Document excerpt:
--

Data Pipeline from Beamline to Analysis

A typical synchrotron experiment workflow with self-hosted tools:

  1. Data Acquisition: Raw data files (.dat, .xdi, .hdf5) saved to shared storage during beamtime
  2. Transfer & Backup: Automated rsync from beamline workstation to institutional server after each scan
  3. Processing: Athena (GUI) or Larch (scripted batch) for normalization and background subtraction
  4. EXAFS Fitting: FEFF calculation → path definition → parameter refinement
  5. Visualization & Reporting: Jupyter notebooks combining Larch results with Matplotlib/Plotly figures

Why Self-Host Your XAS Analysis Pipeline?

Synchrotron beamtime is extraordinarily expensive and competitive — major facilities like APS, ESRF, and Spring-8 receive 3-5× more proposals than they can accommodate. Every allocated shift represents a year or more of preparation. Self-hosting your analysis pipeline provides three concrete benefits that protect this investment.

--

Provided records:
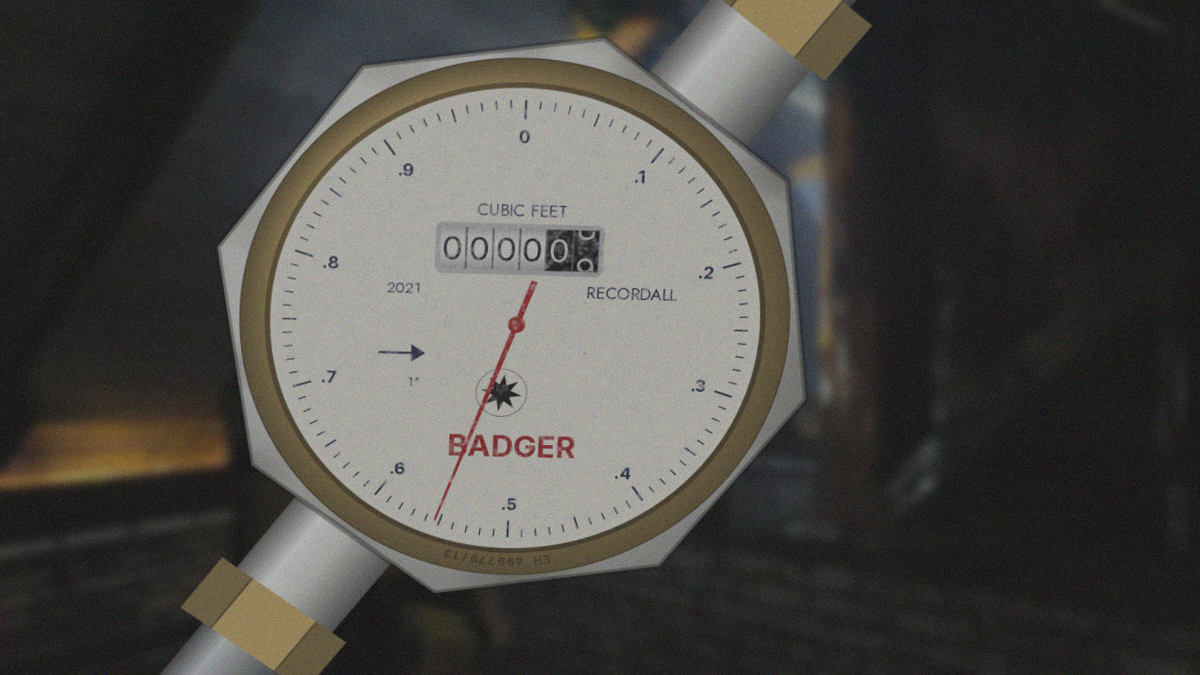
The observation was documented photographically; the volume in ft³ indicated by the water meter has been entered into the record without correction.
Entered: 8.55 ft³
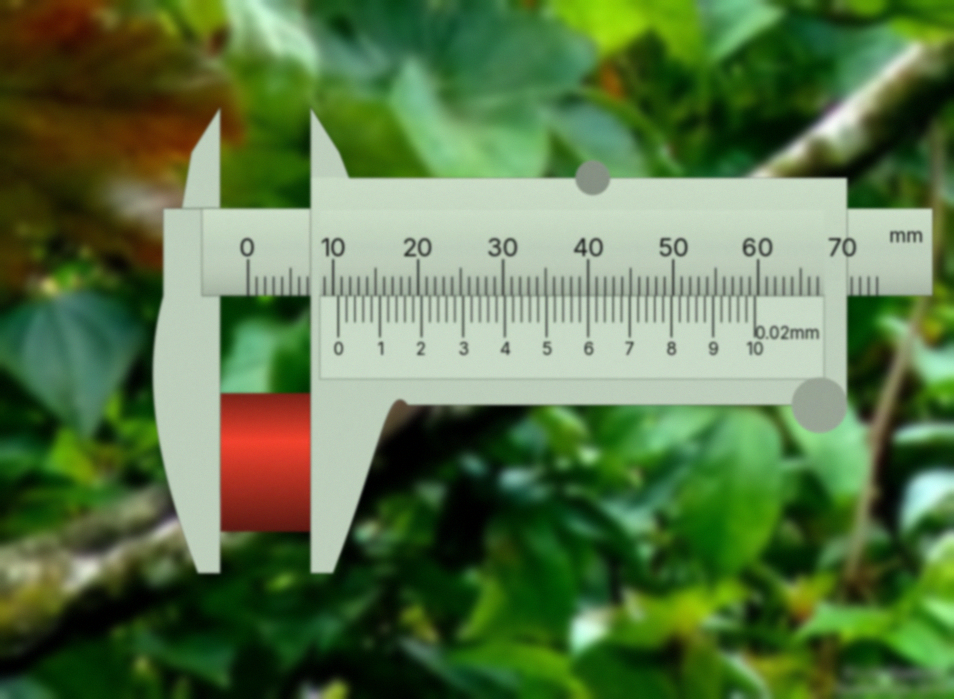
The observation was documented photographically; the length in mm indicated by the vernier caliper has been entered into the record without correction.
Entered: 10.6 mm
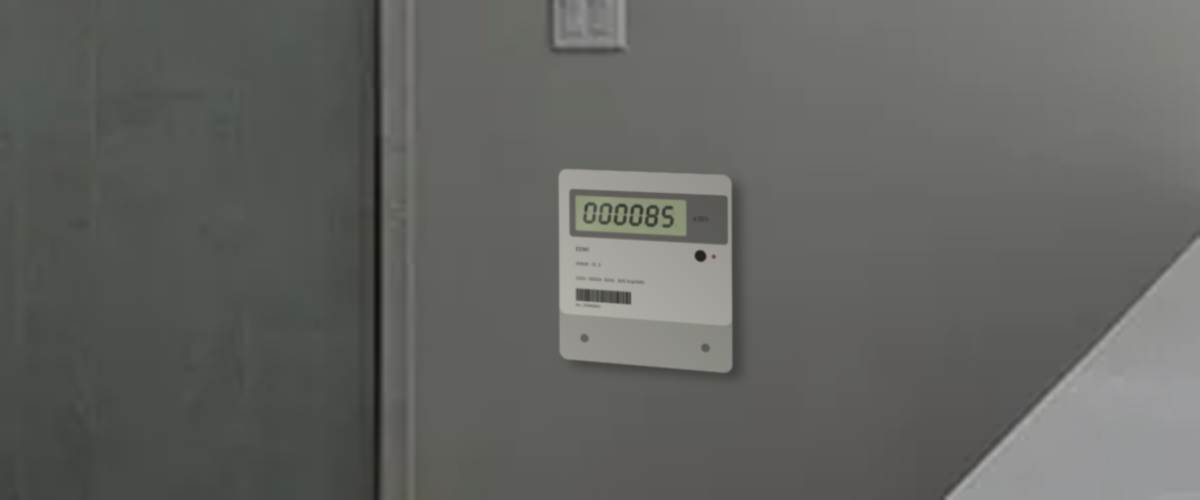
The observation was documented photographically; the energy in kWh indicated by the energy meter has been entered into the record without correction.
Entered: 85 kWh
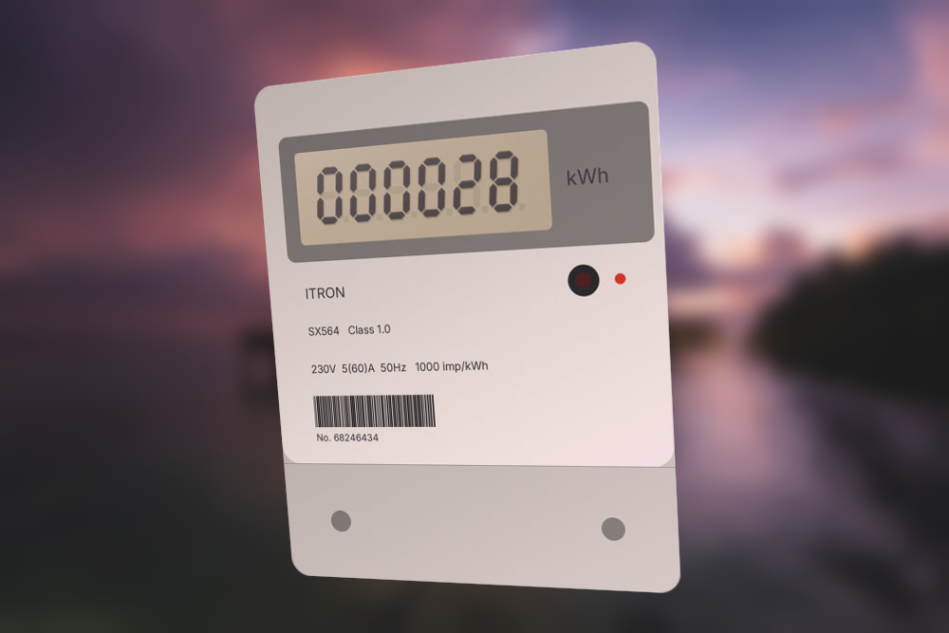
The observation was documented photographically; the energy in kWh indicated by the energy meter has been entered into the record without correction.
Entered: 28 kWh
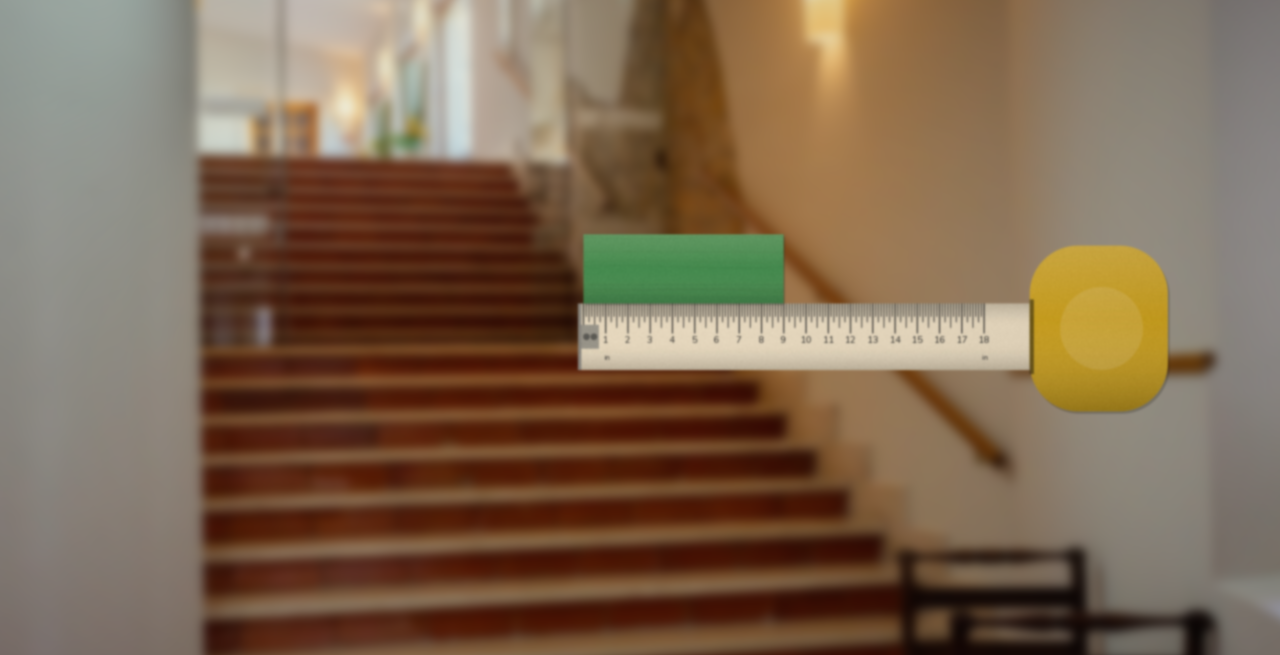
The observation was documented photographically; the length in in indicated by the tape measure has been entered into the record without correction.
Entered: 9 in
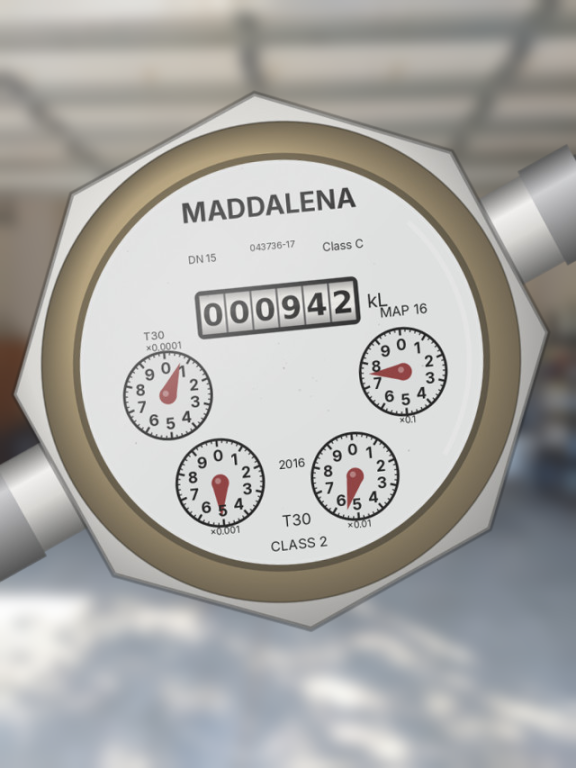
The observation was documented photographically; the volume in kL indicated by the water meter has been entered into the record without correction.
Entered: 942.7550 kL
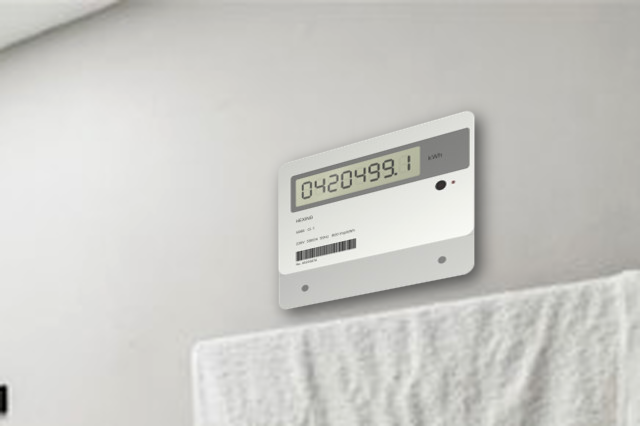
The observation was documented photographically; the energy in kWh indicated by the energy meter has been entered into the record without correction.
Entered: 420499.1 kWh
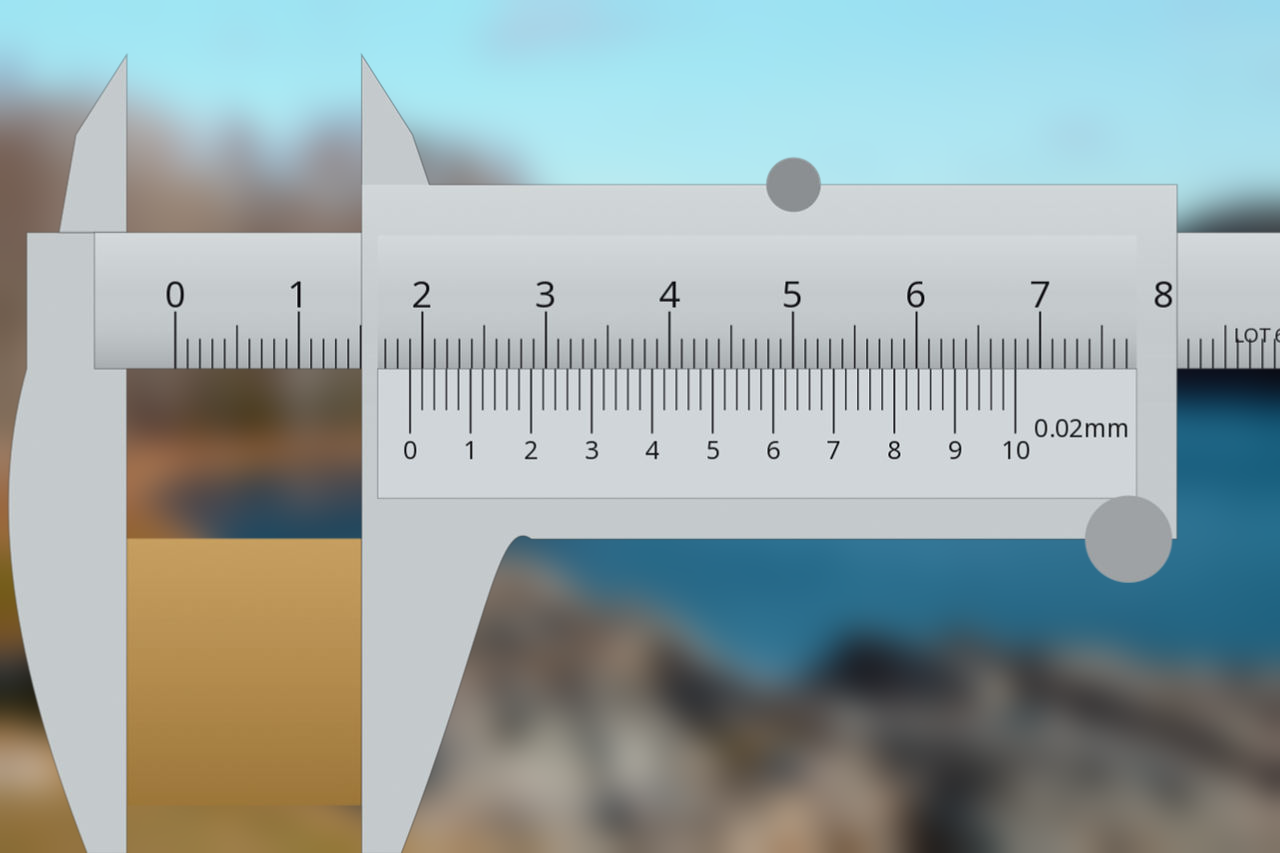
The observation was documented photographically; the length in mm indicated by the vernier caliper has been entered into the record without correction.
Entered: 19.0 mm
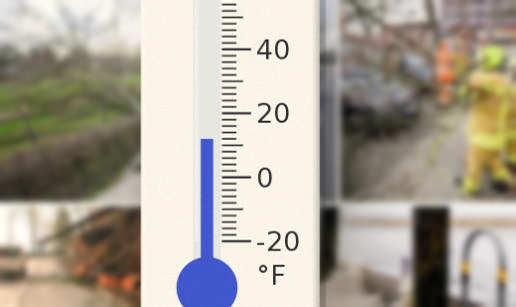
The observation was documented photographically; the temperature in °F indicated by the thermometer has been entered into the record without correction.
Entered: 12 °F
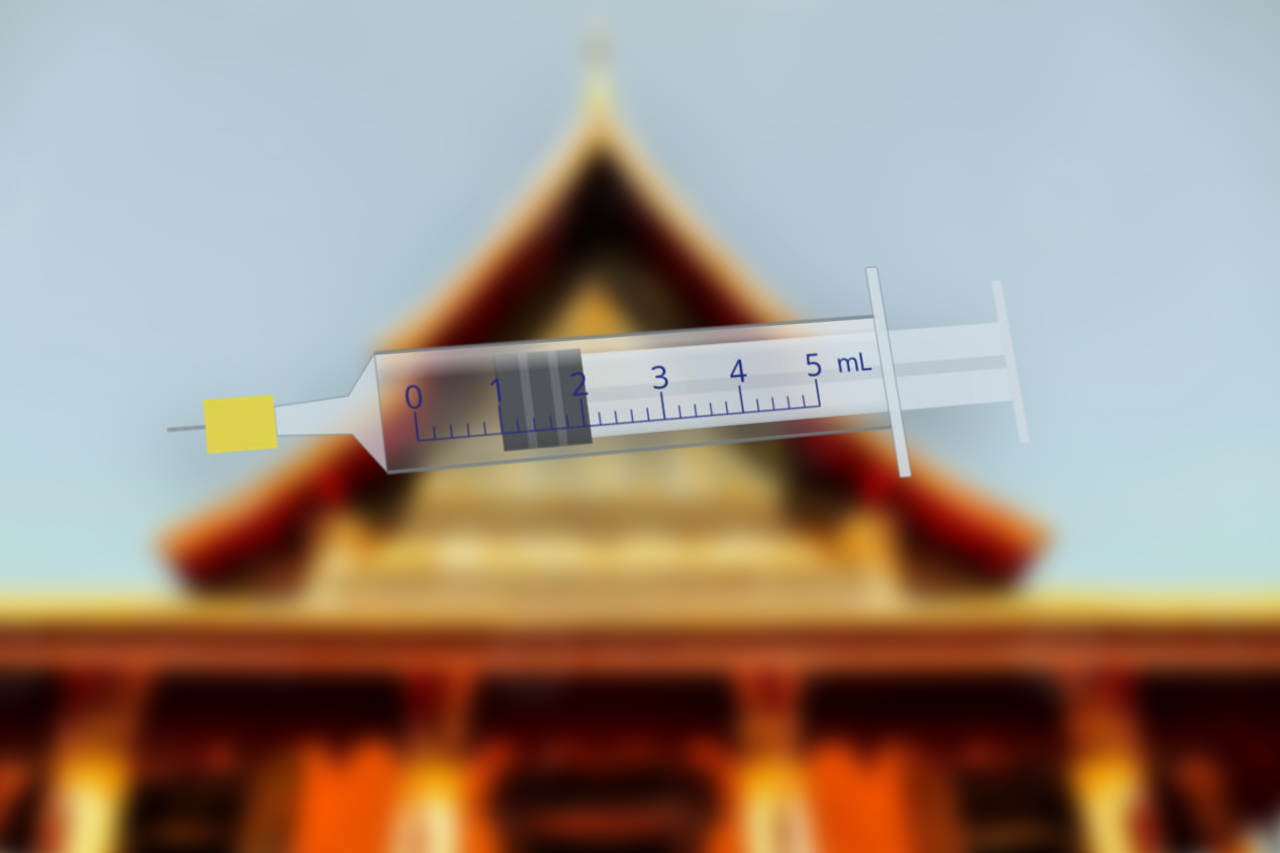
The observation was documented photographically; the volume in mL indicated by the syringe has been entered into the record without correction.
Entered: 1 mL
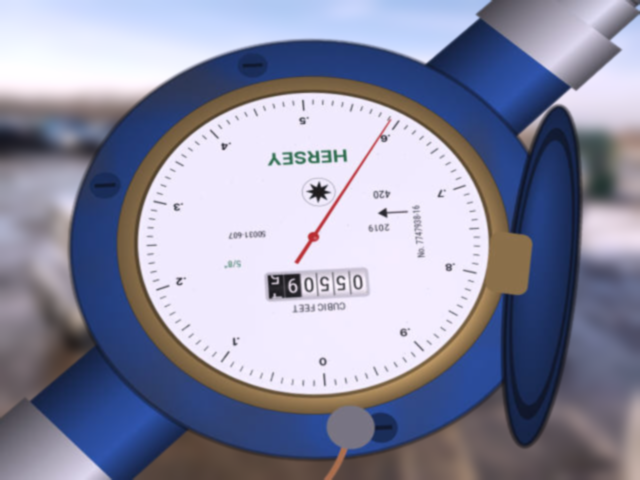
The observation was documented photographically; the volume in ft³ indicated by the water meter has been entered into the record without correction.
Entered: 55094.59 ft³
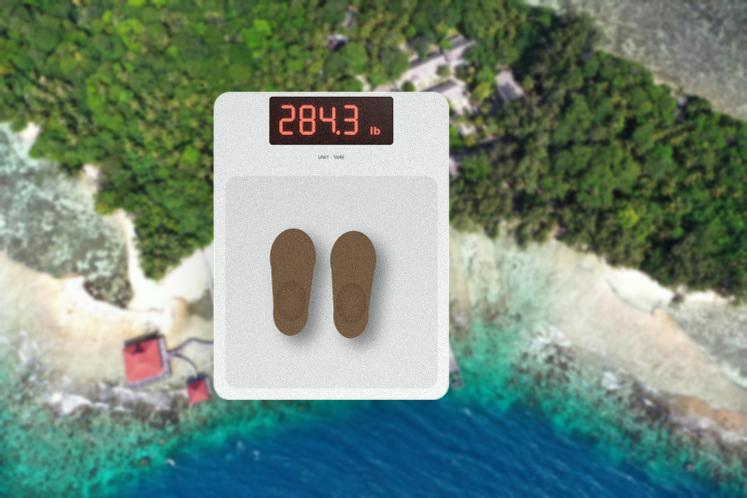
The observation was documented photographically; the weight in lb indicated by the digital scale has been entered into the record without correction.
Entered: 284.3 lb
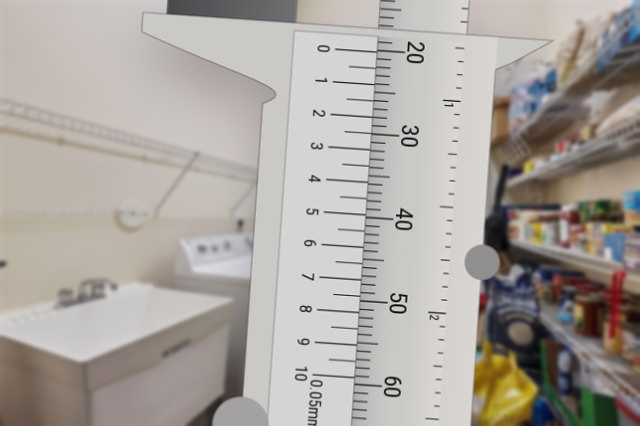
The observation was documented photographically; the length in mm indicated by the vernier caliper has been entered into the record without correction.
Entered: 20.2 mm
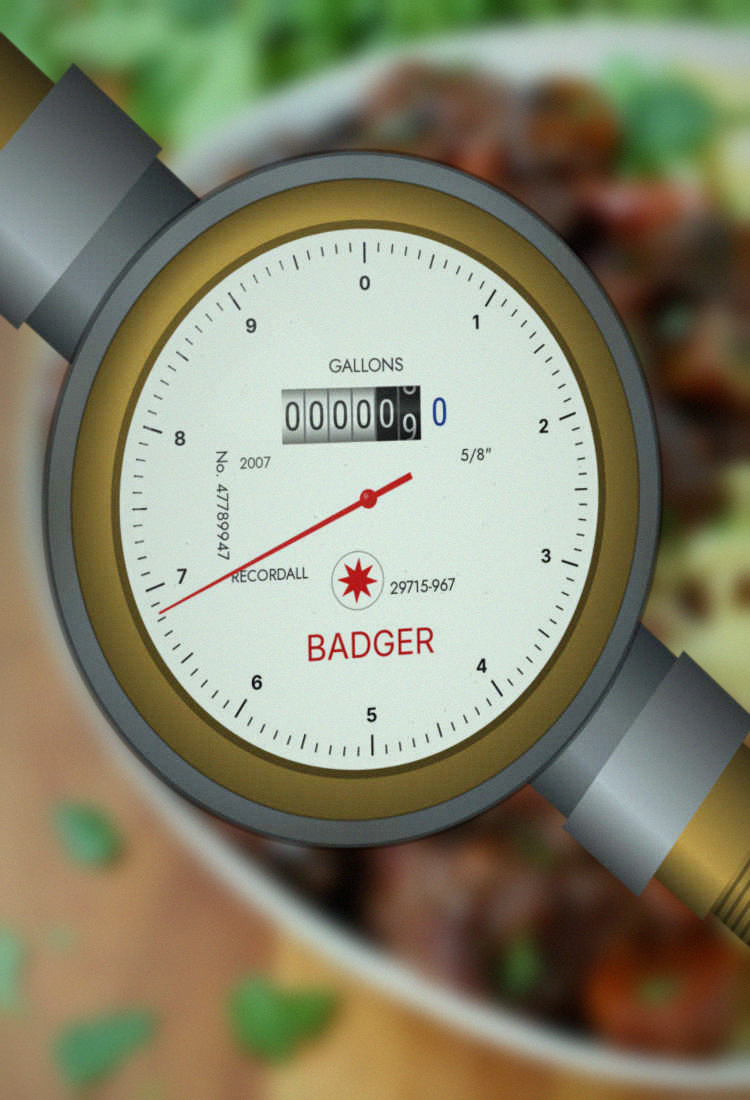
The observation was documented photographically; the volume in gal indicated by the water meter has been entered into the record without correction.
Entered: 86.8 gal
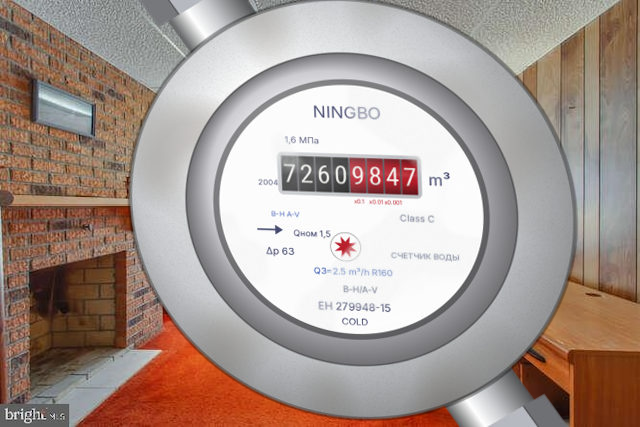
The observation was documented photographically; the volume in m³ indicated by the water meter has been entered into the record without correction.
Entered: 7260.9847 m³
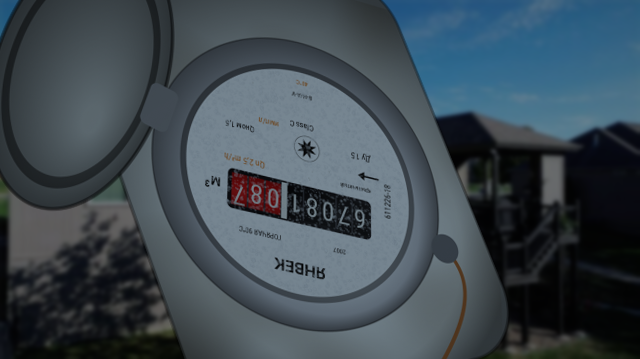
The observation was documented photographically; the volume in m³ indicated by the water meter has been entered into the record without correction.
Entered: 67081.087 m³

--

Instructions:
• 1. Retype the part of the passage on the synchrotron data pipeline that opens with the words containing "A typical synchrotron" and closes with "XAS Analysis Pipeline?".
• 2. Continue the passage on the synchrotron data pipeline from its last sentence.
The items were taken from a separate source.

Replies:
• 1.
A typical synchrotron experiment workflow with self-hosted tools:

  1. Data Acquisition: Raw data files (.dat, .xdi, .hdf5) saved to shared storage during beamtime
  2. Transfer & Backup: Automated rsync from beamline workstation to institutional server after each scan
  3. Processing: Athena (GUI) or Larch (scripted batch) for normalization and background subtraction
  4. EXAFS Fitting: FEFF calculation → path definition → parameter refinement
  5. Visualization & Reporting: Jupyter notebooks combining Larch results with Matplotlib/Plotly figures

Why Self-Host Your XAS Analysis Pipeline?

• 2.
First, data provenance tracking: containerized tools with pinned versions create an immutable record of exactly how each dataset was processed. When a reviewer questions your EXAFS fitting procedure two years later, you can reproduce the analysis bit-for-bit by re-running the same container image. This is particularly important for XAS where normalization and background subtraction parameters (Rbkg, k-weight, Fourier transform range) significantly affect the fitted structural parameters.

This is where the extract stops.